提示-激活对偶性:通过注意力层干预改进激活引导
针对传统残差流引导在多轮对话中因KV缓存污染导致连贯性下降的问题,本研究提出门控裁剪注意力差值引导(GCAD)方法。该方法从系统提示对自注意力的贡献中提取引导信号,并通过令牌级门控机制施加干预,从而避免累积性污染。在角色引导实验中,GCAD在保持特质控制的同时,显著提升了长程对话的连贯性。在多轮基准测试中,它将平均连贯性漂移从-18.6改善至-1.9,并将第10轮的特质表达率从78.0%提升至93.1%。结果表明,沿模型已有的提示介导路径进行干预,能使激活引导更为可靠。
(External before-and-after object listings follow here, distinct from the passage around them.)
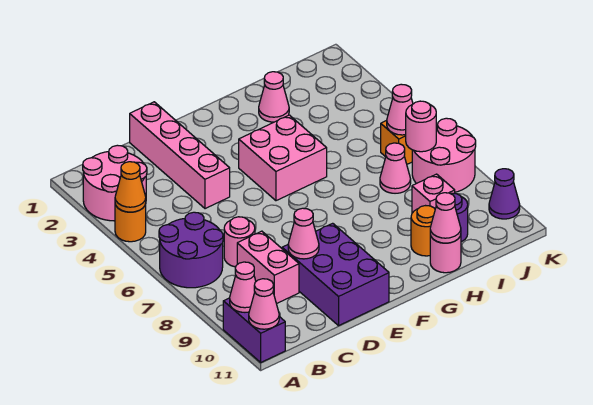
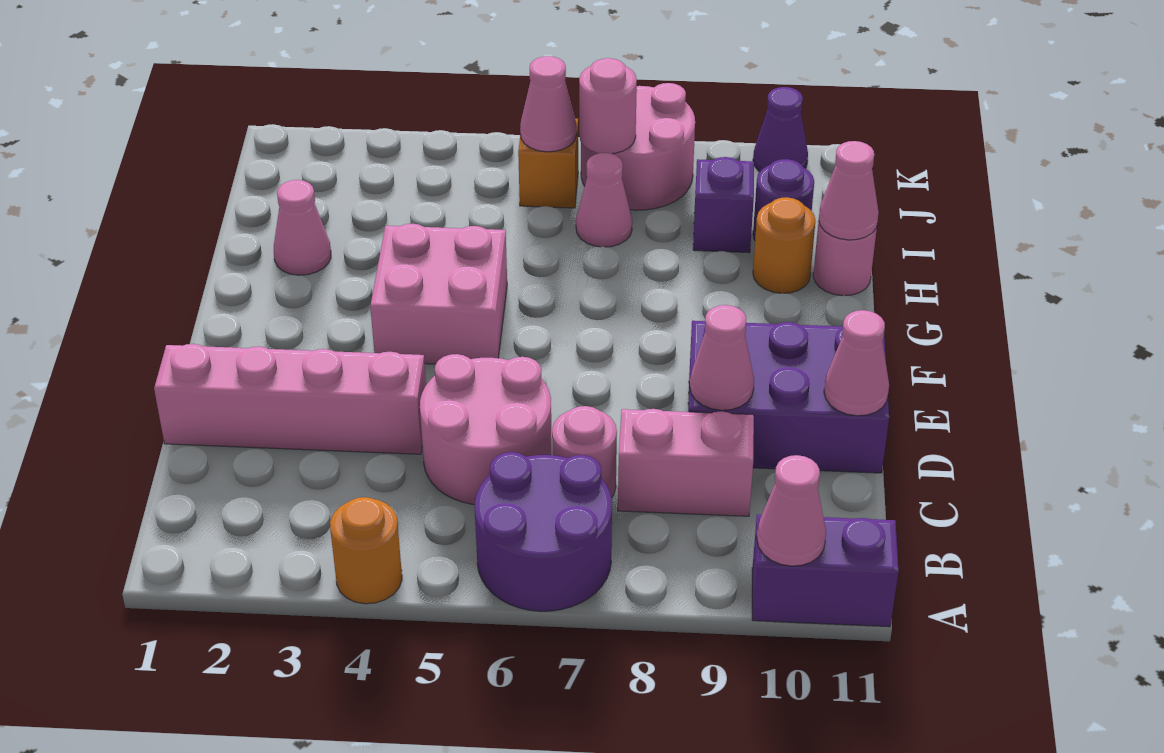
pink round brick A2:B3 level 1 -> pink round brick C5:D6 level 1
orange cone A4 level 2 -> none
pink cone A11 level 2 -> pink cone D11 level 2
pink brick I9 level 1 -> purple brick I9 level 1

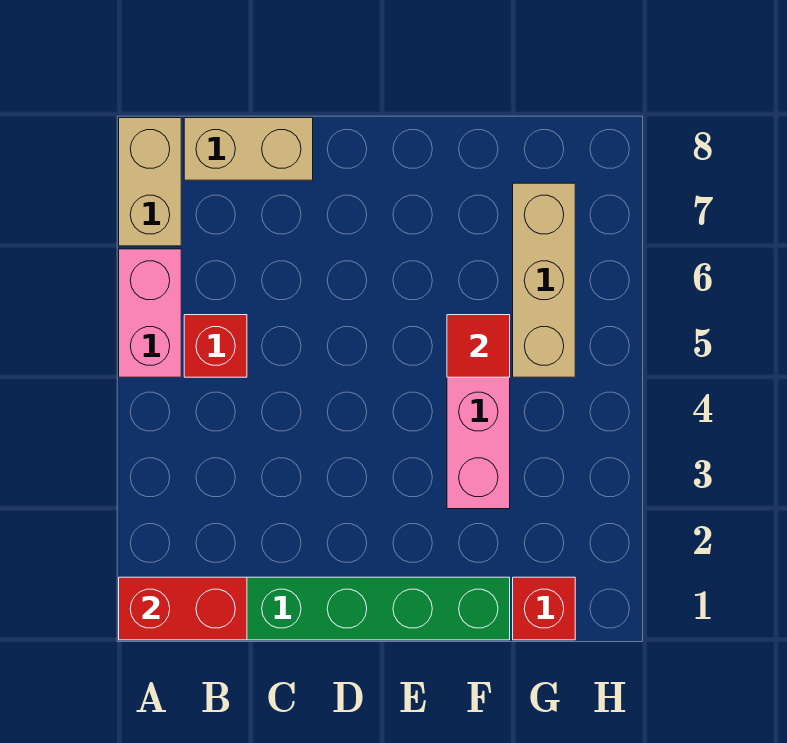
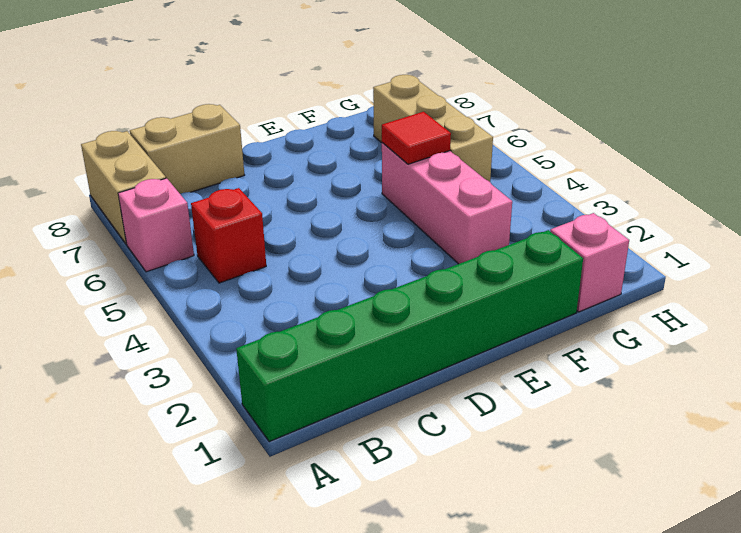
red brick A1:B1 level 2 -> none
pink brick A5:A6 level 1 -> pink brick A6 level 1
red brick G1 level 1 -> pink brick G1 level 1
Activation steering controls language model behavior by adding directions to internal representations at inference time, but standard residual-stream steering can fail in stateful dialogue. We identify KV-cache contamination as a key failure mode: steered token states are stored and repeatedly reused, turning a local perturbation into cumulative coherence degradation. To address this challenge, we propose Gated Cropped Attention-Delta steering (GCAD), which extracts steering signals from system-prompt contributions to self-attention and applies them with token-level gating. Across persona-steering experiments, GCAD preserves trait control while substantially improving long-horizon coherence. On the main multi-turn benchmark, GCAD improves average coherence drift from -18.6 to -1.9 and raises turn-10 trait expression from 78.0 to 93.1. These results suggest that activation steering becomes more reliable when interventions follow the prompt-mediated pathways that models already use for behavioral control.